Des interventions énergiques et menées en temps opportun adossées au soutien budgétaire nécessaire peuvent permettre à la politique monétaire de se focaliser sur la stabilité des prix, comme ce fut le cas durant les récents épisodes de tensions. Cette séparation est clairement l’issue la plus désirable. Mais quand les gouvernements manquent de marge de manœuvre budgétaire ou de soutien politique pour répondre au problème, les banques centrales peuvent avoir à ajuster leur fonction de réaction de politique monétaire pour prendre en compte les tensions financières. Alors que les banques centrales ne doivent jamais perdre de vue leur engagement à la stabilité des prix, elles peuvent tolérer un retour quelque peu plus lent à la cible d’inflation pour éviter les tensions systémiques. Même ainsi, la barre doit être placée haut. Un tel changement de la fonction de réaction pourrait laisser la banque centrale "derrière la courbe" (behind the curve) dans la lutte contre l’inflation, comme par exemple lorsque la Réserve fédérale décida d’assouplir sa politique monétaire au milieu des années 1960 de crainte qu’il y ait un effondrement du crédit, alors même que les pressions d’inflation étaient substantielles.

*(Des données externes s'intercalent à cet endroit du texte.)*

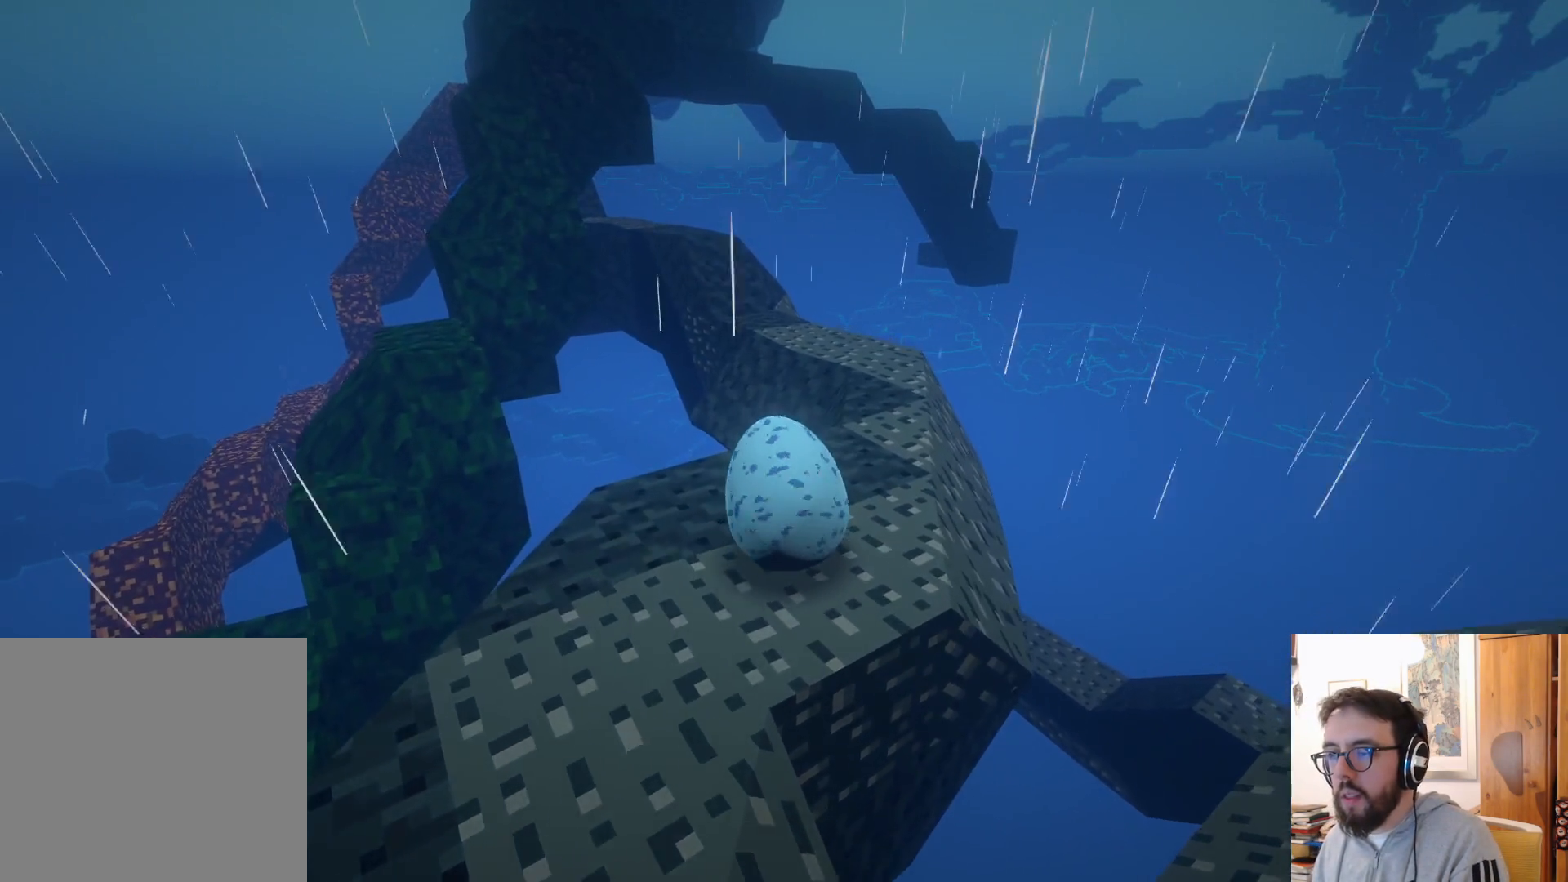
{"buttons": [], "left_stick": "up-left", "right_stick": "center"}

Pour le dire simplement, alors que la séparation est en principe atteignable, il est difficile de l’atteindre en pratique et elle ne doit pas être tenue comme garantie.

Vérité inconfortable n° 3 : les banques centrales sont susceptibles de connaître davantage de risques haussiers sur l’inflation qu’avant la pandémie

Cela m’amène à la troisième vérité inconfortable : les banques centrales sont susceptibles de connaître davantage de risques haussiers sur l’inflation qu’avant la pandémie. Les stratégies de politique monétaire et l’usage d’outils comme le forward guidance et l’assouplissement quantitatif doivent être redéfinis en conséquence.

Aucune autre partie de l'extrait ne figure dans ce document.